Winter mornings hinge on just a change in light without much change in sound. But a summer morning when the sky first glows
is a cathedral of anticipation. The choirs that Shakespeare had in mind are neither bare nor ruined, only silent, until one
by one, and then all in a rush, the birds fill in. It was never quite so clear before this morning’s walk that song is an
attribute of light. The birds understand it perfectly. A finch begins to call in a lazy, staccato pulse, the rhythm of an
inexpert seamstress on an old-fashioned Singer. A cardinal starts to spear the air with his voice. Down at the foot of the
grape arbor, a cowbird suddenly fizzes and pops. The canopy of trees is answered by the understory, and the tall grasses in
the eastern field fill with birdsong too.
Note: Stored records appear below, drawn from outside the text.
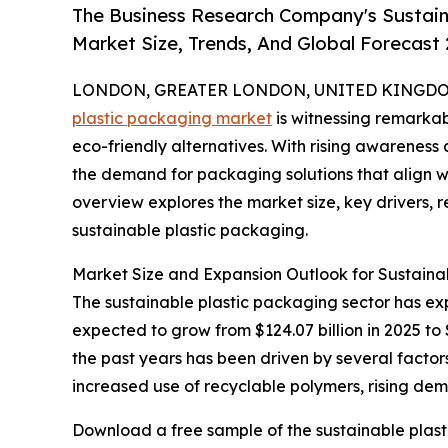
The Business Research Company's Sustain
Market Size, Trends, And Global Forecast
LONDON, GREATER LONDON, UNITED KINGDOM,
plastic packaging market
is witnessing remarkab
eco-friendly alternatives. With rising awarenes
the demand for packaging solutions that align with
overview explores the market size, key drivers, r
sustainable plastic packaging.
Market Size and Expansion Outlook for Sustaina
The sustainable plastic packaging sector has exp
expected to grow from $124.07 billion in 2025 to
the past years has been driven by several factor
increased use of recyclable polymers, rising de
Download a free sample of the sustainable plast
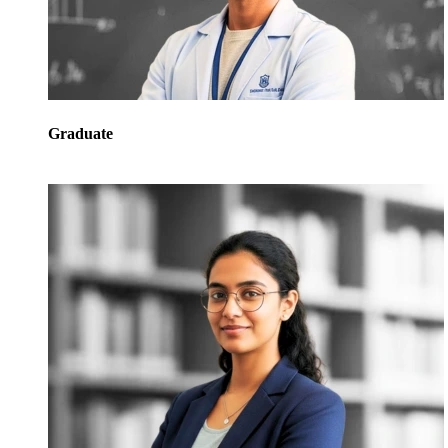
Graduate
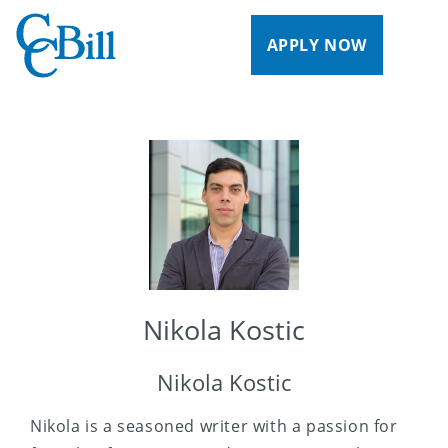
APPLY NOW
Nikola Kostic
Nikola Kostic
Nikola is a seasoned writer with a passion for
One by one the birds add depth to the horizon, until at last there’s room for the
sun to rise.

I
t’s been an abrupt, sodden spring in southwestern Montana. The rivers are full of snowmelt and will be full for many days
to come. At Carter’s Bridge, just south of Livingston, the Yellowstone River sucks at the concrete pilings with a low, hydraulic
hiss. The discolored current swarms with floating debris, mostly cottonwood branches, their bark half stripped by the commotion.
Upstream and down, the river gnaws at its banks, pulling away great fragments of earth, which struggle for a moment and then
succumb, dissolving in a darker swirl of water.

In Yellowstone National Park, not far from the western entrance, there’s an enormous meadow where, in normal times, the Madison
River bends away from the road toward a cliff face in the distance. Last week that meadow was totally submerged. I stood near
the road and watched bison wading belly-deep across a limitless sheet of water, as if they were amphibious. They moved somnolently,
all except one young male who was running to catch up with the herd, splashing his way in the bright sunlight. He looked like
an American version of the bull who carried Europa out to sea. Some bison had managed to climb up onto the roadway. They swung
their heads as they walked, their fur hanging in tatters, like seaweed, from their flanks.

Still farther into the park, along the Firehole River, the buffalo wallows had turned into tide pools. In some there was only
a dense swirl of algae, but others quivered with temporary life, the nymphs of aquatic insects trying to conceal themselves
from a burning sun. Here the bison were dry, their sleek, red calves grazing beside them. When they’re this young, buffalo
calves look like they belong to a different species than their parents, who seem to be all head and spine. The difference
in appearance causes much confusion. One visitor, watching an early June herd of adults and young, asked a local angler which
were the buffalo and which were the bison. A truly perplexed tourist praised the Park Service for assigning St. Bernard dogs
to guard the herds.

Slowly the bison on the Firehole River drifted out of the hot sun and into the timber. They left behind a carcass of their
own kind, now many days old and still pungent. A solitary raven did a questioning dance across the river, its ratcheting call
echoing over the water. In the far distance, an angler walked down to the murky flow of the Firehole. With his rod beneath
one arm, he lifted his hands together, apparently to pray. He stood that way for a very long time. He was selecting a trout
fly, as if, under such unpromising conditions, his choice might actually make a difference.